Work required =>
Return, word for word, the lines of the data below, starting with the line that contains "Gemeinden unseres Einzugsbereiches machen" and going on through the line that contains "Amtsgebiet zeichnet sich durch eine wirklich". Include both of those lines and nothing else.

[Opening Information provided section]

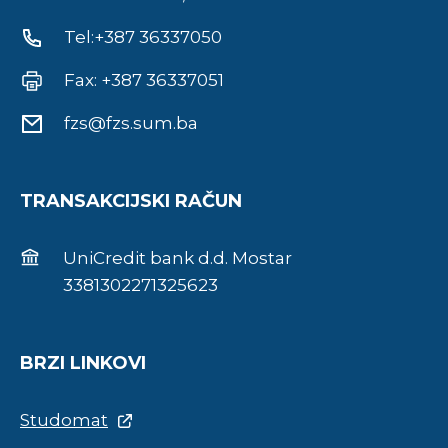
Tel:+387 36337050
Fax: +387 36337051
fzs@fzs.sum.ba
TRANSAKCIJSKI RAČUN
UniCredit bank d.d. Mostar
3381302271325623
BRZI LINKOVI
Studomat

[Closing Information provided section]
[Opening Information provided section]

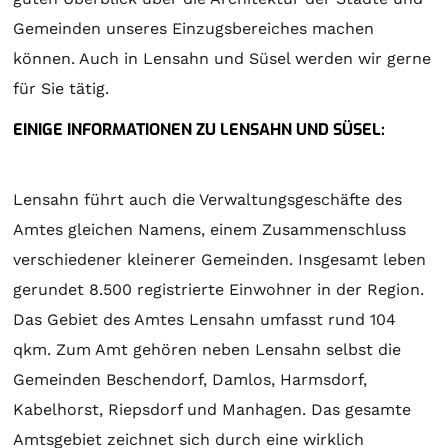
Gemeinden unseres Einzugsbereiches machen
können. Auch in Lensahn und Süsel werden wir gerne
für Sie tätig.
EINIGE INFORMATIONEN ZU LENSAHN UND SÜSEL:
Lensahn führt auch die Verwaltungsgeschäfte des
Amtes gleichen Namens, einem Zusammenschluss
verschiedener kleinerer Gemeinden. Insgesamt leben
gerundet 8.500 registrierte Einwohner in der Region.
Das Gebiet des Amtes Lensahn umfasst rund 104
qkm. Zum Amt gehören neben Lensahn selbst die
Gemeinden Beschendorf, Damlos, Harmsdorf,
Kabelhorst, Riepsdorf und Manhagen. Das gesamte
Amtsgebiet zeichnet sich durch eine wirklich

[Closing Information provided section]

Reply =>
Gemeinden unseres Einzugsbereiches machen
können. Auch in Lensahn und Süsel werden wir gerne
für Sie tätig.
EINIGE INFORMATIONEN ZU LENSAHN UND SÜSEL:
Lensahn führt auch die Verwaltungsgeschäfte des
Amtes gleichen Namens, einem Zusammenschluss
verschiedener kleinerer Gemeinden. Insgesamt leben
gerundet 8.500 registrierte Einwohner in der Region.
Das Gebiet des Amtes Lensahn umfasst rund 104
qkm. Zum Amt gehören neben Lensahn selbst die
Gemeinden Beschendorf, Damlos, Harmsdorf,
Kabelhorst, Riepsdorf und Manhagen. Das gesamte
Amtsgebiet zeichnet sich durch eine wirklich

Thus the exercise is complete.